Крепко подсобил Улеб гончару устранить разруху на дворе, за что и получил на временное пользование крохотную горенку в его доме. Едва кончили плотничать, юноша сразу же помчался в Подолье. Он еще раньше заприметил там большую кузницу, призывно громыхавшую неподалеку от того места, где Киянка впадала в Почайну.
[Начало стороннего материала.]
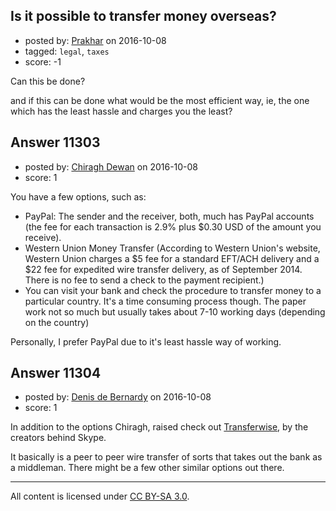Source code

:## Is it possible to transfer money overseas?

- posted by: [Prakhar](https://stackexchange.com/users/5765533/prakhar) on 2016-10-08
- tagged: `legal`, `taxes`
- score: -1

Can this be done?

 and if this can be done what would be the most efficient way, ie, the one which has the least hassle and charges you the least?





## Answer 11303

- posted by: [Chiragh Dewan](https://stackexchange.com/users/9254789/chiragh-dewan) on 2016-10-08
- score: 1

You have a few options, such as:

 - PayPal: The sender and the receiver, both, much has PayPal accounts (the fee for each transaction is 2.9% plus $0.30 USD of the amount you receive). 
 - Western Union Money Transfer (According to Western Union's website, Western Union charges a $5 fee for a standard EFT/ACH delivery and a $22 fee for expedited wire transfer delivery, as of September 2014. There is no fee to send a check to the payment recipient.)
 - You can visit your bank and check the procedure to transfer money to a particular country. It's a time consuming process though. The paper work not so much but usually takes about 7-10 working days (depending on the country) 

Personally, I prefer PayPal due to it's least hassle way of working. 


## Answer 11304

- posted by: [Denis de Bernardy](https://stackexchange.com/users/182468/denis-de-bernardy) on 2016-10-08
- score: 1

In addition to the options Chiragh, raised check out [Transferwise](https://transferwise.com), by the creators behind Skype.

It basically is a peer to peer wire transfer of sorts that takes out the bank as a middleman. There might be a few other similar options out there.



---

All content is licensed under [CC BY-SA 3.0](https://creativecommons.org/licenses/by-sa/3.0/).
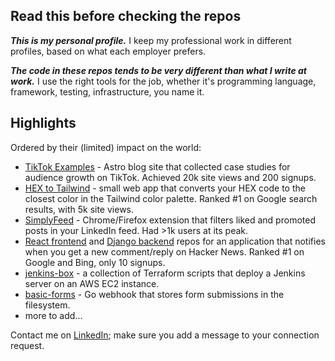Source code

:## Read this before checking the repos

**_This is my personal profile._** I keep my professional work in different profiles, based on what each employer prefers.

**_The code in these repos tends to be very different than what I write at work._** I use the right tools for the job, whether it's
programming language, framework, testing, infrastructure, you name it.

## Highlights

Ordered by their (limited) impact on the world:

- [TikTok Examples](https://github.com/mihailthebuilder/tiktokexamples) - Astro blog site that collected case studies for audience growth on TikTok. Achieved 20k site views and 200 signups.
- [HEX to Tailwind](https://github.com/mihailthebuilder/hex-tailwind/) - small web app that converts your HEX code to the closest color in the Tailwind color palette. Ranked #1 on Google search results, with 5k site views.
- [SimplyFeed](https://github.com/mihailthebuilder/simplyfeed) - Chrome/Firefox extension that filters liked and promoted posts in your LinkedIn feed. Had >1k users at its peak.
- [React frontend](https://github.com/mihailthebuilder/hackernewsalerts-frontend) and [Django backend](https://github.com/mihailthebuilder/hackernewsalerts-backend) repos for an application that notifies when you get a new comment/reply on Hacker News. Ranked #1 on Google and Bing, only 10 signups.
- [jenkins-box](https://github.com/mihailthebuilder/jenkins-box) - a collection of Terraform scripts that deploy a Jenkins server on an AWS EC2 instance.
- [basic-forms](https://github.com/mihailthebuilder/basic-forms/) - Go webhook that stores form submissions in the filesystem.
- more to add...

Contact me on [LinkedIn](https://www.linkedin.com/in/mihailmarian/); make sure you add a message to your connection request.
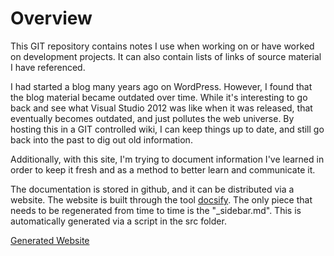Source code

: # Overview

This GIT repository contains notes I use when working on or have worked on development projects.  It can also contain lists of links of source material I have referenced.

I had started a blog many years ago on WordPress.  However, I found that the blog material became outdated over time.  While it's interesting to go back and see what Visual Studio 2012 was like when it was released, that eventually becomes outdated, and just pollutes the web universe.  By hosting this in a GIT controlled wiki, I can keep things up to date, and still go back into the past to dig out old information.

Additionally, with this site, I'm trying to document information I've learned in order to keep it fresh and as a method to better learn and communicate it.

The documentation is stored in github, and it can be distributed via a website.  The website is built through the tool [docsify](https://docsify.js.org).  The only piece that needs to be regenerated from time to time is the "_sidebar.md".  This is automatically generated via a script in the src folder.

[Generated Website](https://jerhon.github.io/developer-notes)

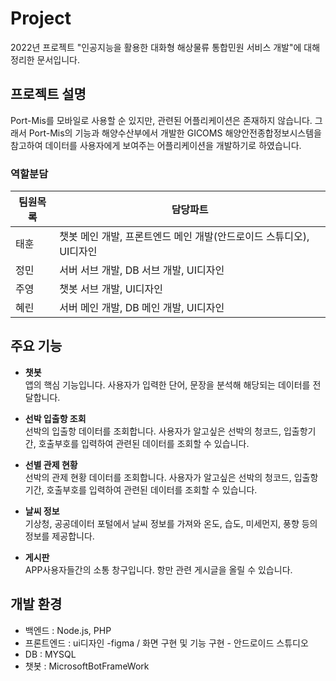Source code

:# Project
2022년 프로젝트 "인공지능을 활용한 대화형 해상물류 통합민원 서비스 개발"에 대해 정리한 문서입니다.

## 프로젝트 설명 
Port-Mis를 모바일로 사용할 순 있지만, 관련된 어플리케이션은 존재하지 않습니다.
그래서 Port-Mis의 기능과 해양수산부에서 개발한 GICOMS 해양안전종합정보시스템을 참고하여 
데이터를 사용자에게 보여주는 어플리케이션을 개발하기로 하였습니다.


###    역할분담 
| 팀원목록 | 담당파트 | 
| ------ | ------ |
| 태훈 | 챗봇 메인 개발, 프론트엔드 메인 개발(안드로이드 스튜디오), UI디자인 |
| 정민 | 서버 서브 개발, DB 서브 개발, UI디자인 | 
| 주영 | 챗봇 서브 개발, UI디자인 | 
| 혜린 | 서버 메인 개발, DB 메인 개발, UI디자인 | 

## 주요 기능
- **챗봇**  
    앱의 핵심 기능입니다. 사용자가 입력한 단어, 문장을 분석해 해당되는 데이터를 전달합니다.  

- **선박 입출항 조회**   
    선박의 입출항 데이터를 조회합니다. 사용자가 알고싶은 선박의 청코드, 입출항기간, 호출부호를 입력하여 관련된 데이터를 조회할 수 있습니다.  

- **선별 관제 현황**  
    선박의 관제 현황 데이터를 조회합니다. 사용자가 알고싶은 선박의 청코드, 입출항기간, 호출부호를 입력하여 관련된 데이터를 조회할 수 있습니다.  

- **날씨 정보**  
    기상청, 공공데이터 포털에서 날씨 정보를 가져와 온도, 습도, 미세먼지, 풍향 등의 정보를 제공합니다. 

- **게시판**   
    APP사용자들간의 소통 창구입니다. 항만 관련 게시글을 올릴 수 있습니다.


## 개발 환경

- 백엔드 : Node.js, PHP
- 프론트엔드 : ui디자인 -figma / 화면 구현 및 기능 구현 - 안드로이드 스튜디오
- DB : MYSQL
- 챗봇 : MicrosoftBotFrameWork
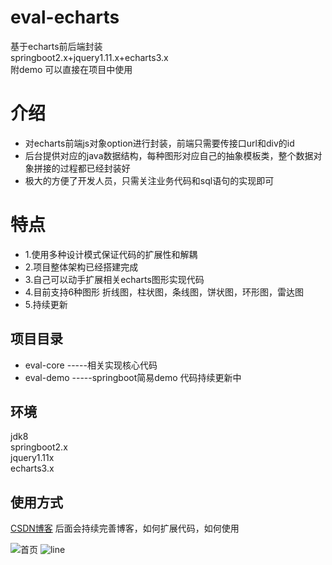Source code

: # eval-echarts
基于echarts前后端封装 <br>
springboot2.x+jquery1.11.x+echarts3.x<br>
附demo 可以直接在项目中使用

介绍
====

* 对echarts前端js对象option进行封装，前端只需要传接口url和div的id
* 后台提供对应的java数据结构，每种图形对应自己的抽象模板类，整个数据对象拼接的过程都已经封装好
* 极大的方便了开发人员，只需关注业务代码和sql语句的实现即可

特点
====
* 1.使用多种设计模式保证代码的扩展性和解耦
* 2.项目整体架构已经搭建完成
* 3.自己可以动手扩展相关echarts图形实现代码
* 4.目前支持6种图形 折线图，柱状图，条线图，饼状图，环形图，雷达图
* 5.持续更新


项目目录
----
* eval-core -----相关实现核心代码
* eval-demo   -----springboot简易demo 代码持续更新中

环境
----
jdk8 <br>
springboot2.x <br>
jquery1.11x <br>
echarts3.x

使用方式
----
[CSDN博客](https://blog.csdn.net/xiewenfeng520/article/details/90704526)
后面会持续完善博客，如何扩展代码，如何使用

![首页](https://github.com/huajiexiewenfeng/eval-echarts/blob/master/img/index.png)
![line](https://github.com/huajiexiewenfeng/eval-echarts/blob/master/img/echarts-line.png)
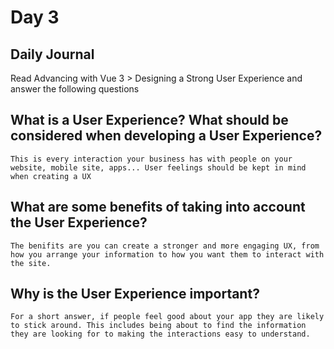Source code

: # Day 3
## Daily Journal
Read Advancing with Vue 3 > Designing a Strong User Experience and answer the following questions
## What is a User Experience? What should be considered when developing a User Experience?
    This is every interaction your business has with people on your website, mobile site, apps... User feelings should be kept in mind when creating a UX
## What are some benefits of taking into account the User Experience?
    The benifits are you can create a stronger and more engaging UX, from how you arrange your information to how you want them to interact with the site.
## Why is the User Experience important?
    For a short answer, if people feel good about your app they are likely to stick around. This includes being about to find the information they are looking for to making the interactions easy to understand.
Почти и не видела Кифа возлюбленного. Томилась, бедняжка, совсем поскучнела. Сжалился гончар, посочувствовал пригожей ромейке. В день объявленного князем праздника хлебнул пива из хмельной дежи, взял Кифу за руку и повел за собой, повелев подмастерьям отправляться на торг без него.

А скудельничек-то лысенький, кривоногенький осоловел, касатик, подбородочек задрал, важно этак ступая, босиком, зато в праздничной вышитой распашонке с поясом при пушистых кистях, вел, словно дочь на выданье, вел смуглянку и привел прямо в кузницу.

Пламя пышет, мечутся молнии, гром гремит под пудовыми молотами. Вот работа сплеча!

Улеб взмок в азарте, никого, ничего не видит, кроме огненной крицы. Остальные вокруг него себе перестукивают.

— Эй, парень! — окликнул его гончар. — Ты бы деву свою проводил к рядам. Поднес бы ей пряников медовых! Праздник нынче!

— Это ты? — удивился юноша. — Что случилось, Кифушка?